Iran has said U.S. withdrawal from the nuclear deal and re-imposed sanctions would destroy the agreement and has threatened a range of responses, including immediately restarting nuclear activities currently barred under the deal.
U.S. sanctions that were lifted in exchange for Iran curbing its nuclear program fall into several baskets, including some that can be restored by executive order and some that would require congressional action to re-impose or snap back. Some sanctions target Iranians entities only while others punish third country companies for doing business with Iran.
One option being considered by the Treasury Department, which enforces sanctions, would be to immediately snap back sanctions that don't need action from Congress but to delay their enforcement by four to six months, according to people familiar with the matter. That would give companies and governments time to prepare to comply with the changes. It would also keep the door open for last-minute changes that could potentially address Trump's concerns.
Another option would re-impose U.S. sanctions but carve out certain exemptions that could allow Europe and Iran to remain in the agreement without U.S. participation. Then it would up to Tehran to decide whether the benefits of a deal that no longer includes the U.S. would be valuable enough to keep it alive.
The planning effort has also been spurred by growing signs that U.S.-European negotiations to address what Trump says are flaws in the agreement are deadlocked and unlikely to produce an outcome acceptable to the president before May 12. Complicating those talks is uncertainty over what might actually convince Trump to stay in the deal, which he has called the worst ever negotiated by the United States. Diplomats involved in those discussions are increasingly pessimistic that a viable compromise is possible.
"We've gone from a strategy of decertify, fix the deal and pressure Iran in the region to what increasingly appears to be one of decertify, nix the deal and withdraw from the region," said Iran deal critic Mark Dubowitz, the executive director of the conservative Foundation for the Defense of Democracies who has pushed for tightening the accord.
As the Europeans work to salvage the deal, France, Britain and Germany have been working to convince their fellow EU members to agree to new non-nuclear sanctions on Iran, including some related to Tehran's actions in Syria, said one European diplomat.
The goal is to tee up a "package" of actions to present to Trump as evidence that the Europeans are taking his concerns about Iran seriously and demonstrating willingness to act. But it's unclear if the EU will agree to the new sanctions. Several nations have objected, arguing it's illogical to make concessions to Trump when it's not at all clear that will be enough to keep him in the deal.

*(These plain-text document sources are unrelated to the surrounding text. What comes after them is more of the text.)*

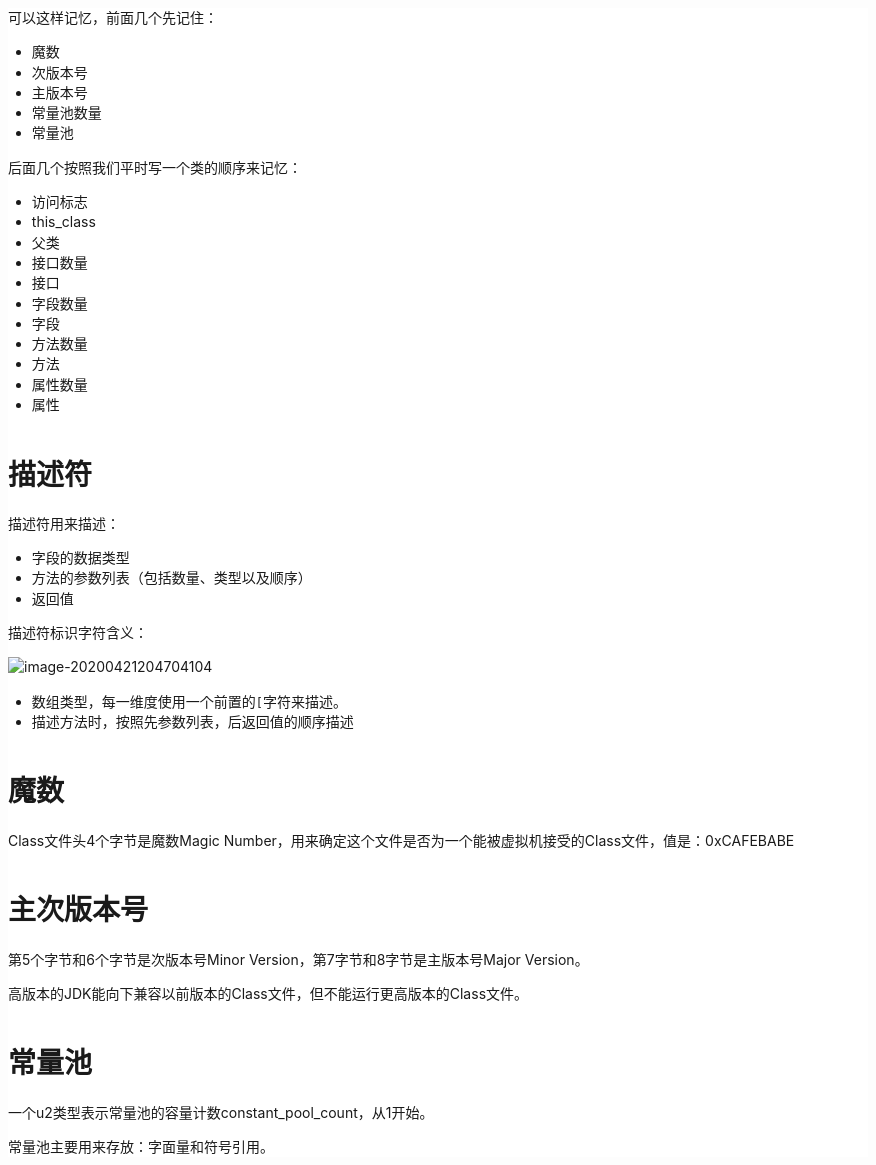 可以这样记忆，前面几个先记住：

- 魔数
- 次版本号
- 主版本号
- 常量池数量
- 常量池

后面几个按照我们平时写一个类的顺序来记忆：

- 访问标志
- this_class
- 父类
- 接口数量
- 接口
- 字段数量
- 字段
- 方法数量
- 方法
- 属性数量
- 属性

# 描述符

描述符用来描述：

- 字段的数据类型
- 方法的参数列表（包括数量、类型以及顺序）
- 返回值

描述符标识字符含义：

![image-20200421204704104](/JVM中的Class类文件结构/descriptor.png)

- 数组类型，每一维度使用一个前置的`[`字符来描述。
- 描述方法时，按照先参数列表，后返回值的顺序描述

# 魔数

Class文件头4个字节是魔数Magic Number，用来确定这个文件是否为一个能被虚拟机接受的Class文件，值是：0xCAFEBABE

# 主次版本号

第5个字节和6个字节是次版本号Minor Version，第7字节和8字节是主版本号Major Version。

高版本的JDK能向下兼容以前版本的Class文件，但不能运行更高版本的Class文件。

# 常量池

一个u2类型表示常量池的容量计数constant_pool_count，从1开始。

常量池主要用来存放：字面量和符号引用。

The nightmare scenario for the Europeans is that they would go out on a limb by adopting sanctions they don't really want in the first place, only to see Trump walk away from the nuclear deal anyway, said the diplomat, who wasn't authorized to discuss the situation and requested anonymity.

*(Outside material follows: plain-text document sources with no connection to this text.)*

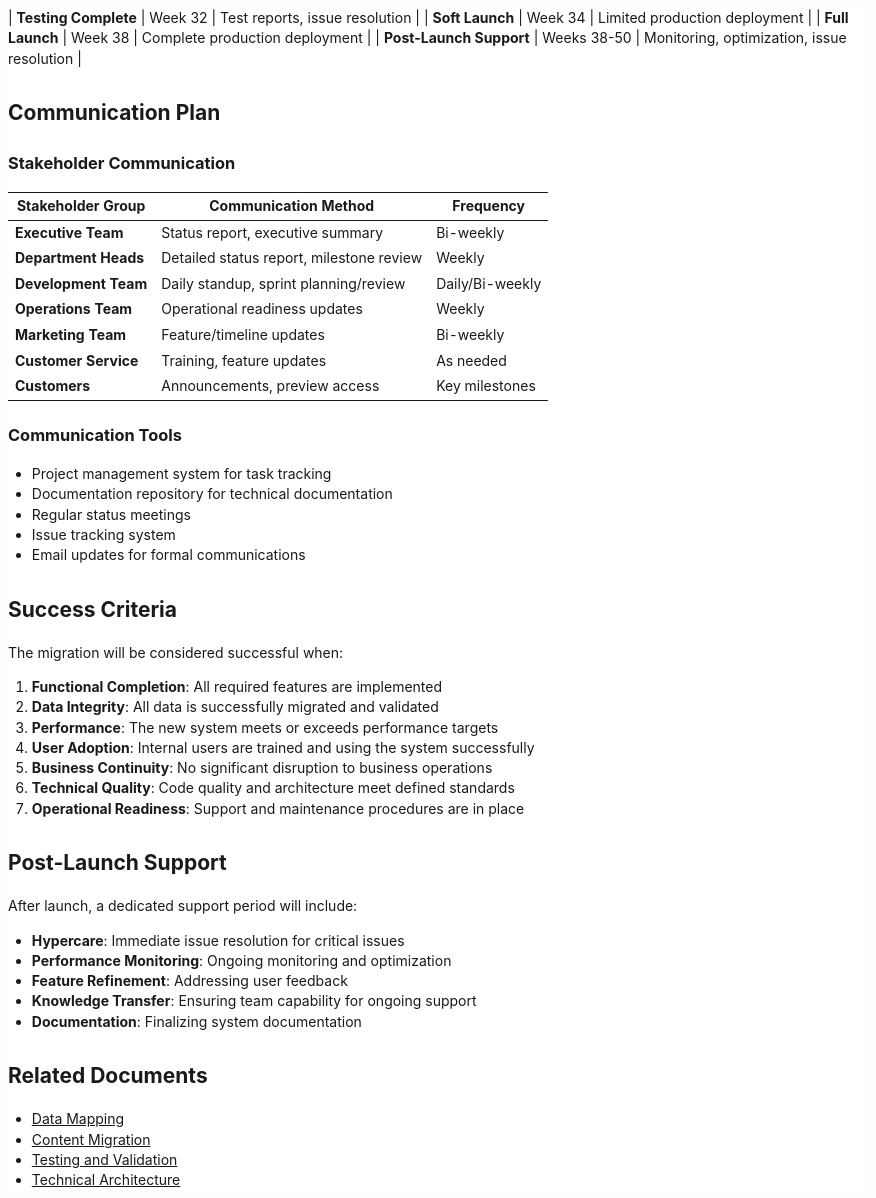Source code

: | **Testing Complete** | Week 32 | Test reports, issue resolution |
| **Soft Launch** | Week 34 | Limited production deployment |
| **Full Launch** | Week 38 | Complete production deployment |
| **Post-Launch Support** | Weeks 38-50 | Monitoring, optimization, issue resolution |

## Communication Plan

### Stakeholder Communication

| Stakeholder Group | Communication Method | Frequency |
|-------------------|----------------------|-----------|
| **Executive Team** | Status report, executive summary | Bi-weekly |
| **Department Heads** | Detailed status report, milestone review | Weekly |
| **Development Team** | Daily standup, sprint planning/review | Daily/Bi-weekly |
| **Operations Team** | Operational readiness updates | Weekly |
| **Marketing Team** | Feature/timeline updates | Bi-weekly |
| **Customer Service** | Training, feature updates | As needed |
| **Customers** | Announcements, preview access | Key milestones |

### Communication Tools

- Project management system for task tracking
- Documentation repository for technical documentation
- Regular status meetings
- Issue tracking system
- Email updates for formal communications

## Success Criteria

The migration will be considered successful when:

1. **Functional Completion**: All required features are implemented
2. **Data Integrity**: All data is successfully migrated and validated
3. **Performance**: The new system meets or exceeds performance targets
4. **User Adoption**: Internal users are trained and using the system successfully
5. **Business Continuity**: No significant disruption to business operations
6. **Technical Quality**: Code quality and architecture meet defined standards
7. **Operational Readiness**: Support and maintenance procedures are in place

## Post-Launch Support

After launch, a dedicated support period will include:

- **Hypercare**: Immediate issue resolution for critical issues
- **Performance Monitoring**: Ongoing monitoring and optimization
- **Feature Refinement**: Addressing user feedback
- **Knowledge Transfer**: Ensuring team capability for ongoing support
- **Documentation**: Finalizing system documentation

## Related Documents

- [Data Mapping](/docs/migration/data-mapping.md)
- [Content Migration](/docs/migration/content-migration.md)
- [Testing and Validation](/docs/migration/testing-validation.md)
- [Technical Architecture](/docs/architecture/overview.md)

"We need to find a solution that works for Trump and we're working hard on that," said a second European diplomat.
On two of Trump's concerns — Iran's ballistic missile testing and destabilizing behavior in the region — the U.S. and Europe have largely reached consensus that Tehran can and should be punished. But the two sides remain far apart on Trump's third concern: the "sunset provisions" that gradually allow Iran to resume advanced nuclear work after several years.
Trump is demanding that those restrictions be extended or made permanent, but Iran and the Europeans argue that's unworkable because it would be tantamount to renegotiating the deal, which they have vowed not to do. Both sides have offered possible compromises on the sunset provisions but none have yet met muster, according to the diplomats.